So I finally saw “Her.” This was my initial response:
The concept creeped me out a little, and made me feel extremely uncomfortable, I think because I could totally see this happening in the future. I would say I am “against” what they proposed, but they frame it in a way that makes you feel like a heartless, close-minded person for thinking this. But, I did have a favorite part – when Samantha is trying to explain feelings and experiences that are beyond human capacity. And also, the way the movie raised questions about cultural issues we might encounter in the future and depicted these scenarios is exactly what design fiction aims to do! But I guess I would say, overall I did not like it…
To this, my friend responded:
To me, this “positive” vision of AI-human relationships is just a thought experiment. Not that it would or should occur, but that if it did, this could be a way it would play out. What is it about it that you don’t agree with in principle?
So here is my more thought-out (but still rambling) response:
The first thing I disagreed with was the role that technology plays in this future they imagined. Something I wonder is, are we just developing tech to make our lives more convenient or are we developing new tech to enrich our lives? In the movie, it seems to be the former. Of course it was a parody of what we value in tech now, and warning us what “going down this path” could lead to. There is this notion that as our tech is getting “smarter,” we are becoming “dumber.” For example, a lot of people now can’t get anywhere without a gps, even if they have gone a certain route many times before. Another example, people who cannot remember meetings, events, appointments, birthdays, anything without their phone reminding them. I think we should be making stuff that allows us to engage through interesting new interactions, but doesn’t make us so dependent on technology we can’t function without it.

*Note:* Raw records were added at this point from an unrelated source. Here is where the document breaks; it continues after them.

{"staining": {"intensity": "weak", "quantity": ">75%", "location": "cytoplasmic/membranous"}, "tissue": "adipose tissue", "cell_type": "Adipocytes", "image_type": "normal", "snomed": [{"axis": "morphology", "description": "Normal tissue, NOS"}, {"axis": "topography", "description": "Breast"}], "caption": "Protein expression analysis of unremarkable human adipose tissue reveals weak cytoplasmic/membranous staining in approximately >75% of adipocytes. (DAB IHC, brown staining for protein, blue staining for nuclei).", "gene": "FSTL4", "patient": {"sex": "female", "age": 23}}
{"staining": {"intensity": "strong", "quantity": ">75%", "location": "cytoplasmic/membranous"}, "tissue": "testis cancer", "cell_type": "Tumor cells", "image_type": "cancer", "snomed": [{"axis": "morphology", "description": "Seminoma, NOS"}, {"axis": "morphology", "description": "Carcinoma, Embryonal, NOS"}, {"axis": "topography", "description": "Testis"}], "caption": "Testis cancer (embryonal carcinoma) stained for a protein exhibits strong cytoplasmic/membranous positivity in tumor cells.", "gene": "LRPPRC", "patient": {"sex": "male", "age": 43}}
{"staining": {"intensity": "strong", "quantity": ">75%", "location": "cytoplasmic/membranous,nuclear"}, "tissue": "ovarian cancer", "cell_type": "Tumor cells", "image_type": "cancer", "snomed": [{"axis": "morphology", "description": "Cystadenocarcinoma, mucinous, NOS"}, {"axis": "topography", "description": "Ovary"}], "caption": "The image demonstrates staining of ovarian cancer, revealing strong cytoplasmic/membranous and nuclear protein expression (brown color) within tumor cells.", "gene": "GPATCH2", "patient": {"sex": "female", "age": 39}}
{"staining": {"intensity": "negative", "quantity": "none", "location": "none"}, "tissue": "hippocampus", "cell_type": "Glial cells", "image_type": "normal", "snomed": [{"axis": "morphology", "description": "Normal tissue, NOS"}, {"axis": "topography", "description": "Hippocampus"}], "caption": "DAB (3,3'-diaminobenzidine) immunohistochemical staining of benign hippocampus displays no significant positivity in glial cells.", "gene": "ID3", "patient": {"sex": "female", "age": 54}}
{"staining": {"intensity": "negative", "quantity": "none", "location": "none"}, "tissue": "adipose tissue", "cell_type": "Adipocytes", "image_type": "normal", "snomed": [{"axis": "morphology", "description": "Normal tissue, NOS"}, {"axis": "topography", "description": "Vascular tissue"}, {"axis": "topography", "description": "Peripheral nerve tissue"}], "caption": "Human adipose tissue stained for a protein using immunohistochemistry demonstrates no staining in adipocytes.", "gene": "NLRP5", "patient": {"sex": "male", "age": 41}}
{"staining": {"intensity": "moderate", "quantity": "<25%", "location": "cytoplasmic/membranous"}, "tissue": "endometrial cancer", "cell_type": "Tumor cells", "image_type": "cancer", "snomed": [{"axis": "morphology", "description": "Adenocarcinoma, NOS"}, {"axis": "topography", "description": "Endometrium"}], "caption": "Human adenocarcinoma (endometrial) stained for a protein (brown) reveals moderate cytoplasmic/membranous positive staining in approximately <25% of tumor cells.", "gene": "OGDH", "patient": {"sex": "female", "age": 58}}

The other thing I didn’t agree with was how the movie devalued human relationships in general. In the movie relationships that people had with the OS’s were stronger than any of the human-human relationships portrayed. All of the relationships between humans were either superficial (i.e. outsourcing your letter writing), awkward (i.e. his blind date’s reaction when he said we should probably call it a night, which I thought was the right thing to do), or full of unresolvable conflict (i.e. the divorces).
Of course, the movie was more a commentary on what our relationships are beginning to look like now and a projection of what they might become. However, they also portrayed Samantha’s love for Theodore as unconditional and unchanging, which is not human. And it’s weird to think about because love is such a human thing. Theodore felt that Samantha really understood him, had this excitement for life, etc etc (I forget what his wording was). But the OS’s are programmed to be perfect for you, so I feel like it’s not as special as if you found another person who you resonated with. Things that are rare and things that don’t happen as often, are more valuable and meaningful right? Well they threw in the “human-OS relationships are statistically rare” bit, but we don’t really see other human-AI relationships, so we couldn’t compare his and Samantha’s to anything else.
So yes, I do agree that the movie raised many interesting questions. However, I love movies because you can become immersed in this whole other world (also why I love books), and I didn’t enjoy “Her” because it wasn’t a world I would ever want to be a part of.